A High-sensitivity Passive Magnetic Transducer Based on PZT Plates and a Fe-Ni Fork Substrate
Ping Li,Yumei Wen,Chaobo Jia,Xinshen Li 한국자기학회 2011 Journal of Magnetics Vol.16 No.3
This paper proposes a magnetoelectric (ME) composite transducer structure consisting of a magnetostrictive Htype Fe-Ni fork substrate and piezoelectric PZT plates. The fork composite structure has a higher ME voltage coefficient compared to other ME composite structures due to the higher quality (Q) factor. The ME sensitivity of the fork structure reaches 12 V/Oe (i.e., 150 V/㎝ Oe). The fork composite with two PZT plates electrically connected in series exhibits over 5 times higher ME voltage coefficient than the output of the rectangle structure in the same size.

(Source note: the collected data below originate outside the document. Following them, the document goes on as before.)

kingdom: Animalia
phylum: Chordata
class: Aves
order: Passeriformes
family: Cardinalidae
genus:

The experiment shows the composite of a Fe-Ni fork substrate and PZT plates has a significantly enhanced ME voltage coefficient and a higher ME sensitivity relative to the prior sandwiched composite laminates. By the use of a lock-in amplifier with 10 ㎵ resolution, this transducer can detect a weak magnetic field of less than 10?¹² T. This transducer can also be designed for a magnetoelectric energy harvester due to its passive high-efficiency ME energy conversion.